Assigning Patent Rights:
Assigning patent rights can be accomplished through a written, signed instrument. It is highly recommended to promptly record such an instrument with the United States Patent and Trademark Office (USPTO) for two primary reasons. First, recording the assignment prompts the USPTO to issue a certificate of acknowledgment, serving as prima facie evidence of the execution of the assignment. Second, timely recording ensures protection against subsequent purchasers or mortgagees who were unaware of the prior assignment.

Clarity in Assignment Obligations: FilmTec and Arachnid Rules
In determining patent ownership based on contractual obligations, courts often rely on state contract law. However, when it comes to patent assignment clauses in employment contracts, the Federal Circuit’s FilmTec rule takes precedence over state law.

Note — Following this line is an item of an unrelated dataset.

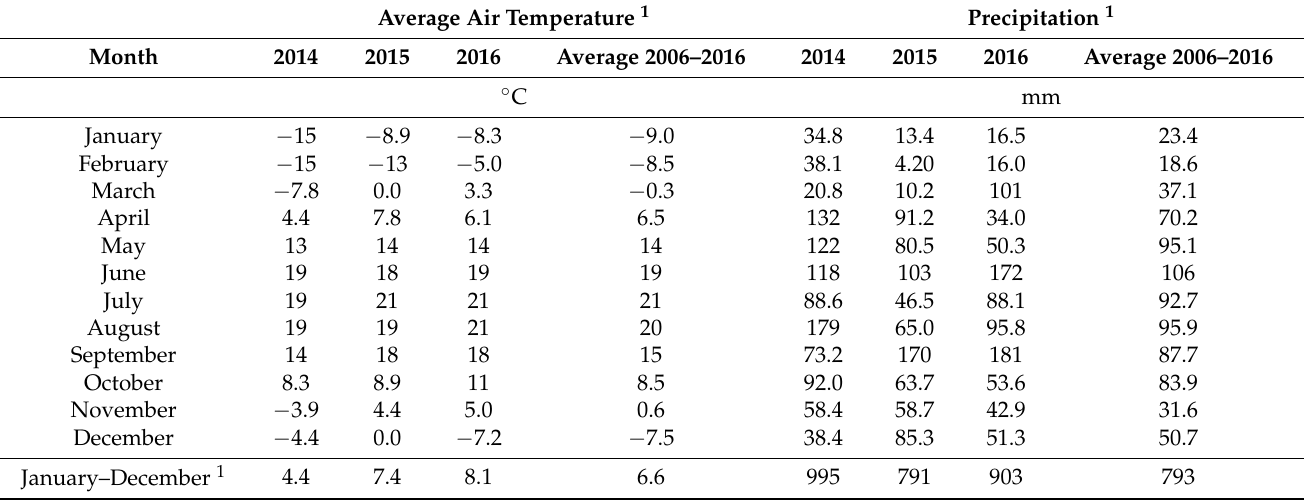
Table 1. Average air temperature and total precipitation by month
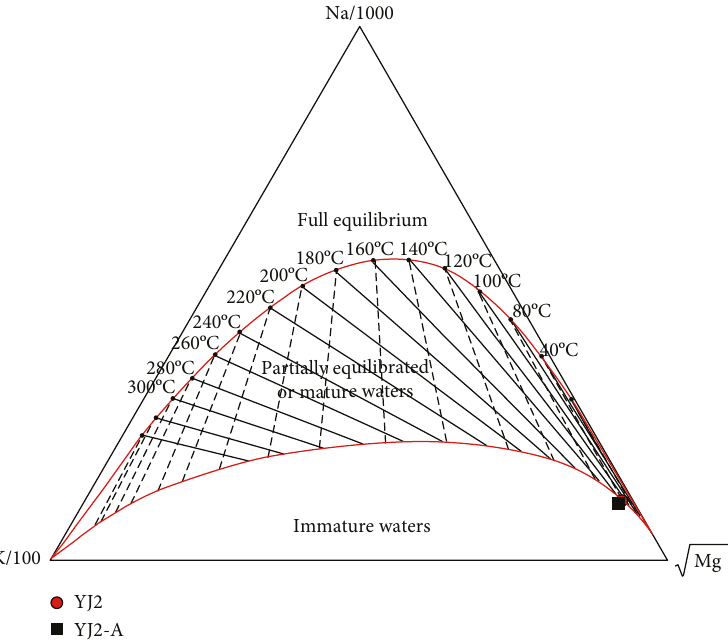
Figure 4: Triangular diagram of Na-K-Mg 1/2 . YJ2: water sample of the hot spring taken in 2014; YJ2-A: water sample of the hot spring from Local Chronicles Compilation Committee of Yunnan Province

The FilmTec rule clarifies that an employment or assignment contract can effectuate an automatic assignment of patent rights when the language states “does hereby grant.” This language ensures that legal title is transferred to the employer upon filing a patent application.

Days after the FilmTec decision, the Federal Circuit issued the Arachnid ruling, providing guidance for instances where the employment or assignment contract does not automatically assign patent rights. The Arachnid rule establishes that phrases like “will be assigned” do not rise to the level of present assignment, and an additional act of assignment may be required to confer legal rights for patent infringement claims.

Implications of Implied Obligations and Shop Rights:
Apart from explicit assignments, implied obligations and “shop rights” can also impact patent ownership. The Supreme Court’s “hired-to-invent” doctrine implies an obligation for employee-inventors to assign their patent rights to the employer. If an employee’s invention aligns precisely with their employment contract, an implied obligation to assign may exist. Similarly, “shop rights” can grant the employer a nonexclusive and nontransferable license to use the employee’s invention.

The Federal Circuit emphasizes that the presence of implied obligations and “shop rights” depends on the specific circumstances and agreements between the parties. Factors such as the employee’s refusal to sign assignment agreements and the employer’s acquiescence play a significant role in determining the existence of these rights.

Conclusion:
Ensuring proper patent ownership is crucial for a company’s long-term success and protection of its IP. By clearly stating assignment obligations in employment agreements, promptly recording written assignments with the USPTO, and understanding the implications of implied obligations and “shop rights,” companies can minimize disputes and costly ownership mishaps.

As members of the board of directors, it is essential to appreciate the legal intricacies surrounding IP ownership. While this blog post provides a high-level overview, it is advisable to seek legal counsel for comprehensive guidance tailored to your company’s specific needs. By staying informed and proactive, the board can effectively protect the company’s IP assets and support its innovation-driven growth.